Les fractures du bassin représentent un enjeu majeur de santé publique, en particulier chez les personnes âgées. Avec près de 15 000 cas recensés chaque année, dont 10 000 chez des individus de plus de 60 ans, ce type de blessure mérite une attention particulière. Le Dr Pomme Jouffroy, chirurgien orthopédiste à l’Hôpital Saint-Joseph à Paris, apporte des éclairages précieux sur les causes, les symptômes, et les traitements associés à ces fractures.
EN BREF
- Les fractures du bassin touchent principalement les personnes âgées, souvent des femmes.
- Le diagnostic repose sur des examens d’imagerie comme la radiographie et le scanner.
- La rééducation est essentielle pour retrouver une mobilité optimale après la fracture.
Qu’est-ce qu’une fracture du bassin ?
Le bassin est constitué d’un ensemble osseux rigide, formant ce que l’on appelle l’anneau pelvien. Il se compose de trois éléments : le sacrum, qui relie le bassin à la colonne vertébrale, et les deux os iliaques, qui se rejoignent à l’avant au niveau de la symphyse pubienne.

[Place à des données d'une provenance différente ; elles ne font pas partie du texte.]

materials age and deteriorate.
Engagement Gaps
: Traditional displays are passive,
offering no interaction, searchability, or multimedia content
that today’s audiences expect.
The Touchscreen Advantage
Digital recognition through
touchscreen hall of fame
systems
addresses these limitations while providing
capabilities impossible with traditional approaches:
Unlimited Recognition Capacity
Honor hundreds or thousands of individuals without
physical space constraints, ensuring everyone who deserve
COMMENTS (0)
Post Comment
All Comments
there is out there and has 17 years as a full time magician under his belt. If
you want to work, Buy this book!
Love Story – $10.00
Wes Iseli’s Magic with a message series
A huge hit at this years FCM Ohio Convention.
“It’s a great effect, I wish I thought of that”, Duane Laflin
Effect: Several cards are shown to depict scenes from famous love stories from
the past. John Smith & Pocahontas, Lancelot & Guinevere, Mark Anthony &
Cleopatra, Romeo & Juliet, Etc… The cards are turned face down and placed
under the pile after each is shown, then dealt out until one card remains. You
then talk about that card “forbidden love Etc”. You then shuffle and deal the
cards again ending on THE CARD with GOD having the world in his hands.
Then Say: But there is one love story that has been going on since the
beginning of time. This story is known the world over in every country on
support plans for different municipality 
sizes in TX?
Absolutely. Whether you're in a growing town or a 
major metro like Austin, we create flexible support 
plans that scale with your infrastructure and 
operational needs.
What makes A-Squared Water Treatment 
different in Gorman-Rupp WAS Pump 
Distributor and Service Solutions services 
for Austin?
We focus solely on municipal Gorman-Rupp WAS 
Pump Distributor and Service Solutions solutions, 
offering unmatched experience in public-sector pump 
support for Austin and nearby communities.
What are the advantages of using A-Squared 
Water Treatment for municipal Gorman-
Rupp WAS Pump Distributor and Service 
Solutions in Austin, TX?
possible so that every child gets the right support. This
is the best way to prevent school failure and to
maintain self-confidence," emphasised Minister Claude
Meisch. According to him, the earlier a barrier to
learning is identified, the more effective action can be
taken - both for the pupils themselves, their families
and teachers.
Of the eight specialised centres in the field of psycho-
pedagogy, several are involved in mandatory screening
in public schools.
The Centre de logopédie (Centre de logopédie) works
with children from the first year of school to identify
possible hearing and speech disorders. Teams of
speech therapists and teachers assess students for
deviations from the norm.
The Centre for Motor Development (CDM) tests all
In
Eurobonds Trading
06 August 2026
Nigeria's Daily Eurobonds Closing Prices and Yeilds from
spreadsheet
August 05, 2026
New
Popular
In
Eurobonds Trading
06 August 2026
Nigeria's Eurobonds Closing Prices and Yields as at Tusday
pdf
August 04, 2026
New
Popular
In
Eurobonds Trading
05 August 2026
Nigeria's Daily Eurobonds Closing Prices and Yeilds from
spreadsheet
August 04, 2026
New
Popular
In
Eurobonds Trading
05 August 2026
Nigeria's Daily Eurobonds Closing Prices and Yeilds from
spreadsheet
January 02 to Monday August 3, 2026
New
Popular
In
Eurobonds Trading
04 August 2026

Une fracture du bassin se produit typiquement lorsque ce dernier se casse en deux endroits, souvent à la suite d’un traumatisme.
Causes et symptômes des fractures du bassin
Les fractures peuvent être causées par des chutes, même de faible hauteur, particulièrement chez les personnes âgées dont les os sont affaiblis par l’ostéoporose. Les symptômes incluent :
- Une douleur localisée dans l’aine, les fesses ou le bas du dos.
- Une difficulté à se tenir debout ou à marcher.
- Un gonflement ou des ecchymoses dans la région affectée.
Il est crucial de bien identifier ces symptômes pour un diagnostic rapide, souvent confirmé par des examens d’imagerie. La radiographie peut visualiser certaines fractures, mais le scanner reste l’examen de référence pour une évaluation précise.
Traitement et réhabilitation
Le traitement d’une fracture du bassin varie selon sa gravité. Dans 95 % des cas, un traitement fonctionnel suffit, axé sur la gestion de la douleur et le maintien de la mobilité. Des antalgiques adaptés sont prescrits, et des aides à la marche peuvent être mises en place.
Dans les cas plus graves, une intervention chirurgicale peut être nécessaire. La chirurgie percutanée, qui permet de stabiliser la fracture sans avoir à ouvrir complètement le bassin, est de plus en plus utilisée. Les patients doivent généralement s’attendre à une hospitalisation de 3 à 5 jours suivie d’une rééducation.
La réhabilitation joue un rôle clé dans la récupération. Une fois la fracture stabilisée, il est recommandé de commencer la rééducation après environ un mois et demi. Celle-ci vise à renforcer les muscles des jambes et du bassin, améliorer l’équilibre et restaurer la capacité à marcher.
Conséquences sur la qualité de vie
Il est essentiel de prendre en compte que, même en cas de fracture stable, les conséquences peuvent être significatives. La douleur, la diminution de la mobilité et le risque d’immobilisation prolongée peuvent affecter l’autonomie et la qualité de vie des personnes âgées. De plus, des études indiquent une augmentation de la mortalité dans l’année suivant une fracture du bassin, souvent liée à des complications telles que l’immobilisation ou les infections.
Pour prévenir ces fractures, des mesures simples sont recommandées, telles que la promotion de l’activité physique, qui peut ralentir l’ostéoporose et renforcer le capital osseux. Le Dr Jouffroy insiste sur l’importance de rester actif pour protéger son squelette.
En somme, la fracture du bassin constitue un défi de santé publique qui nécessite une approche globale, intégrant prévention, traitement adéquat et réhabilitation. La mobilisation des personnes âgées, même après une blessure, est essentielle pour leur permettre de retrouver leur autonomie et améliorer leur qualité de vie.